Roger Bara morphs into Jeremy Paxman
I was amazed to hear Roger Bara on BBC Radio Jersey this morning giving Senator Philip Ozouf a sharp inquisition. It was a Jeremy Paxman style questioning - polite, but extremely persistent.
The good Senator thought he was being interviewed about the States economic measures, and also on States spending. He took refuge in one of his favourite words "efficiency", and Bara pressed him to say whether or not "efficiency" would mean job losses in the States, which is fair comment.
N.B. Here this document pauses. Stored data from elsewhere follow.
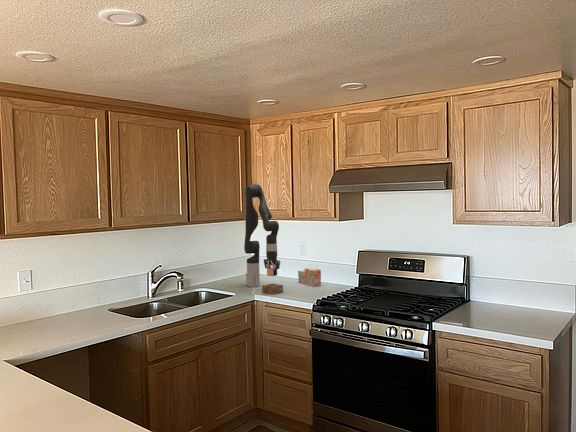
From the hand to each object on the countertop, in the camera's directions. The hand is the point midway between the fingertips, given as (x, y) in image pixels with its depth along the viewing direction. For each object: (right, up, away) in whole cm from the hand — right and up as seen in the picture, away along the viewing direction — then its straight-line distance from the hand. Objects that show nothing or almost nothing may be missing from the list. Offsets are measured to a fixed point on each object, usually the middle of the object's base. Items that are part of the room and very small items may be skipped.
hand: (272, 274), depth 332 cm
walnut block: (0, -12, +1) cm, 12 cm away
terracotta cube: (0, 0, 0) cm, 0 cm away
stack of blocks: (+27, -11, +28) cm, 40 cm away
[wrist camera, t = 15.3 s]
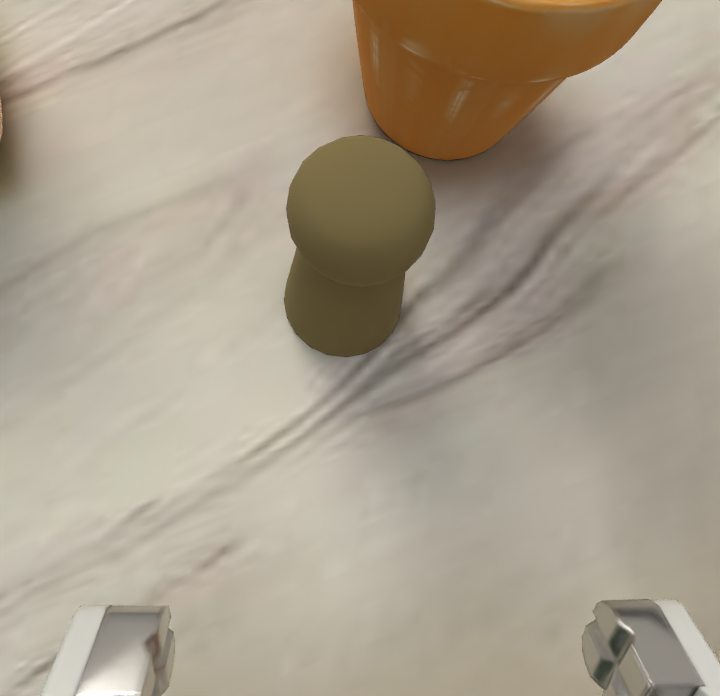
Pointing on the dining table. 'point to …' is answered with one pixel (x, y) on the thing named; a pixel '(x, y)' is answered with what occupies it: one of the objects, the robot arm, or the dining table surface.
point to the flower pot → (478, 63)
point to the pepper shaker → (354, 242)
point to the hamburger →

and from "News from Nowhere":
BBC Radio Malaisey: The Very Good Morning Show
with Robert Beardie, from 6.00-9.00 am
Robert Beardie (a bearded presenter from the Isle of Bara):
A very good morning to you on this white snowy day. I've heard that the schools are closed again. In my day, we would make a hundred mile walk to school through treacherous icy conditions, and part of growing up as a schoolboy was facing adversity and struggling through snow drifts.
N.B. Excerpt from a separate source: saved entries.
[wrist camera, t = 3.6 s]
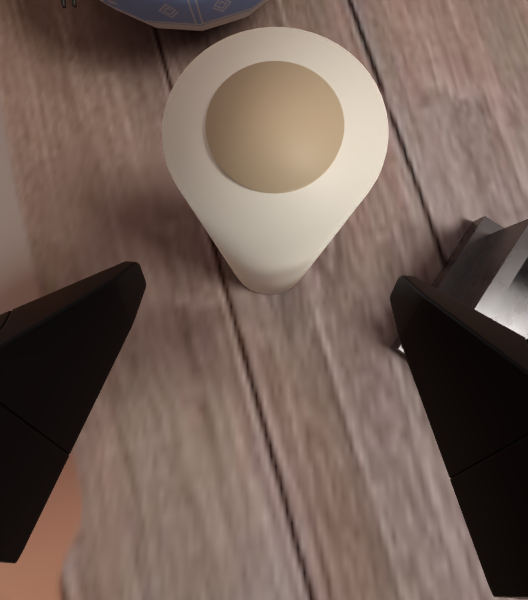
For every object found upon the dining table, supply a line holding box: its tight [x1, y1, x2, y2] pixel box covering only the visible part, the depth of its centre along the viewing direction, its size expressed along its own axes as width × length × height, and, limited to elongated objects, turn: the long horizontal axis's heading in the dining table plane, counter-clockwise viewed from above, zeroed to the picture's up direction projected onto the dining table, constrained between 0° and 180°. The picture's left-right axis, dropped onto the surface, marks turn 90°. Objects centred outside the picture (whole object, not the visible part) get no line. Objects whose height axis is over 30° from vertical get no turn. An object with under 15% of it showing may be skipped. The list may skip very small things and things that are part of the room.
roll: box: [162, 27, 388, 295], centre depth 13 cm, size 6×6×13 cm
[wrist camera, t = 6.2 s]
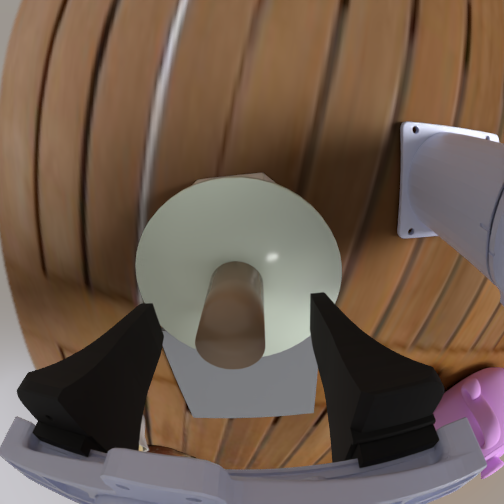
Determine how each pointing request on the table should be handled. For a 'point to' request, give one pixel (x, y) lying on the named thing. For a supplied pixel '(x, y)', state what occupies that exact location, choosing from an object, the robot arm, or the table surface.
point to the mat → (245, 382)
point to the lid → (237, 268)
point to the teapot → (478, 412)
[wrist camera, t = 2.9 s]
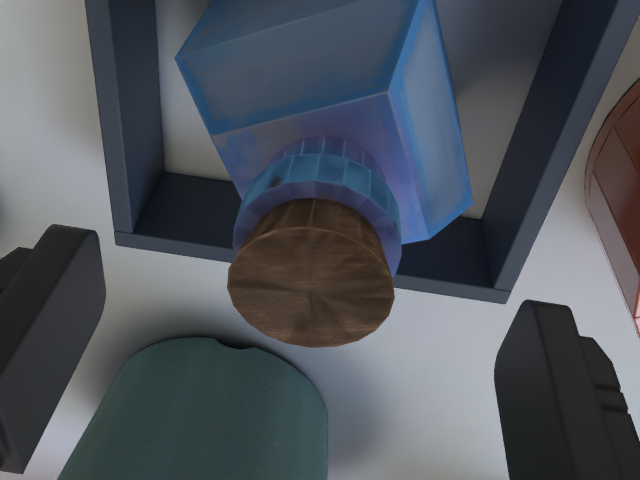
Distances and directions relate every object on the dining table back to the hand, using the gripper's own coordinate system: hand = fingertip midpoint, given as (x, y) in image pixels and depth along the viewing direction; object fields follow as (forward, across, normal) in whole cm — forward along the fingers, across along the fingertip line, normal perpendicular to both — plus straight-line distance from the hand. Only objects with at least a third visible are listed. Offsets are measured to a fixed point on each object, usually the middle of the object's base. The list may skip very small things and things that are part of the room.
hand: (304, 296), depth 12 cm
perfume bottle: (+12, 0, 0) cm, 12 cm away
Admittedly, half the children were never seen again, or got frozen in until the Spring thawed them out, but we had fun! Back in the good old days, when the flag was still flying over the Empire, and King George was on the throne, we would have snow ball fights in the school playground, and the teachers would parachute into school, because most of them were ex-army, and knew that life was tough.
We just had to grit our teeth and walk, because there were no gritting lorries in those days. Today's children miss out on all that. They have no fun at all. We had snow fun!
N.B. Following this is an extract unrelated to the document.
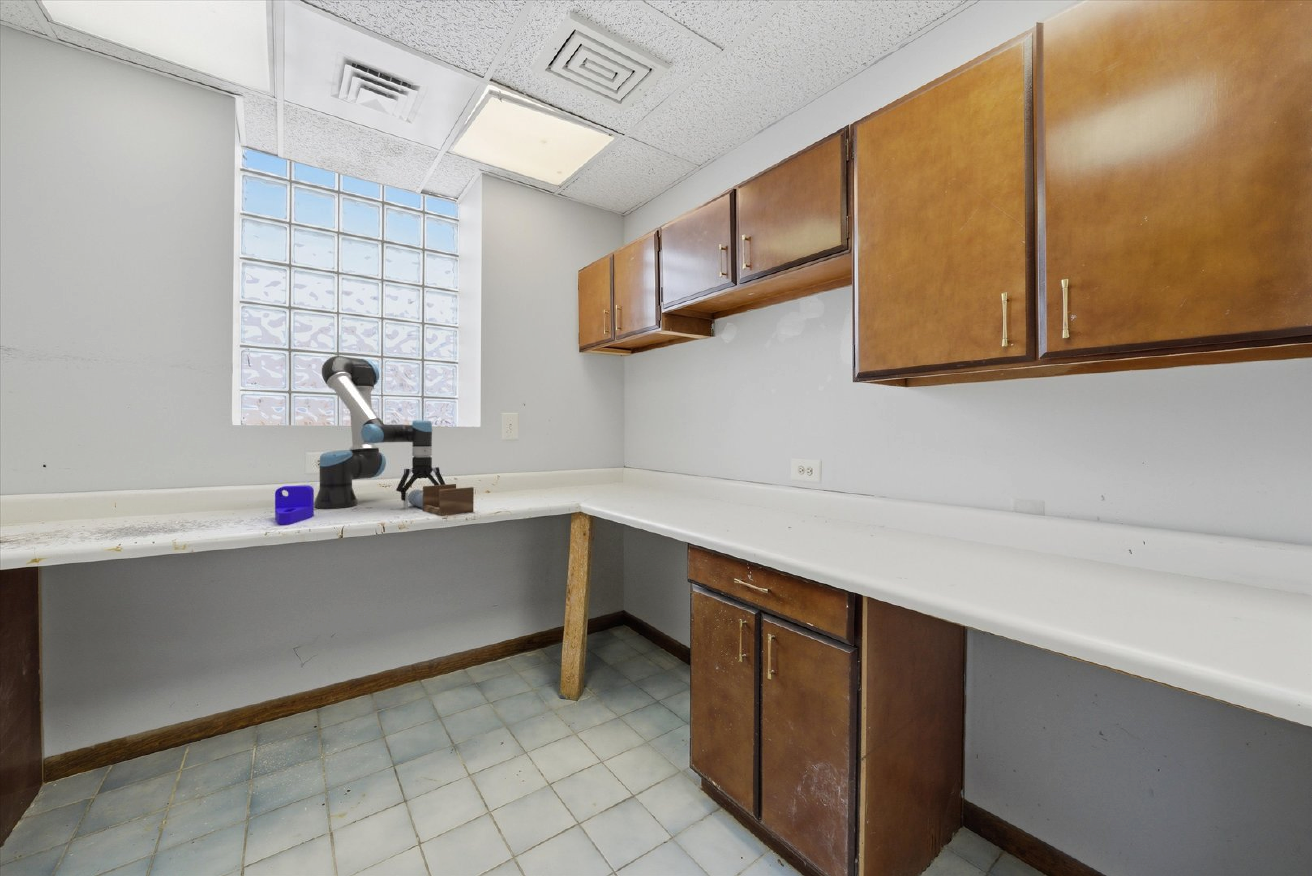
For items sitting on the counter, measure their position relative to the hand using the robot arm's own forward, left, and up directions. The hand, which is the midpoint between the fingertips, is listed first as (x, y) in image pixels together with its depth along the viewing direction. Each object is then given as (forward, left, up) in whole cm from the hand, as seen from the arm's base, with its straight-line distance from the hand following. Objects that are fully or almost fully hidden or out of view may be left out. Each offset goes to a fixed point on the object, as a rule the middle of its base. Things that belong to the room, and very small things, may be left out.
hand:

BBC Radio Malaisey: A Very Good Morning, with Ian Oldhack
Ian Oldhack: With me to discuss police complaints in Malaisey is Senator Ivor Kleen, Minister for Home Affairs. A very good morning to you, Senator.
Ivor Kleen: Good morning, Ian
Ian Oldhack: Minister, I understand that Desmond Hiccup, the Active Chief Officer is not subject to Malaisey's Police Complaints Authority.
Ivor Kleen: That's right
Ian Oldhack: So if he does something wrong, no one can complain about him.
Ivor Kleen: Well, Ian, you can always submit a written complaint to the North Umbridge Police Complaints Authority, if you take umbridge about him or his fellow officers from "Up North". Send stamped address letters to Last of the Summer Whiners, New Tricks, c/ o Superintendent Mullet, Department of Fishy Matters, Letsbe Avenue, Denton.
Ian Oldhack: And will that do any good?
Ivor Kleen: Well, it will help the Post Office become more profitable, anyway.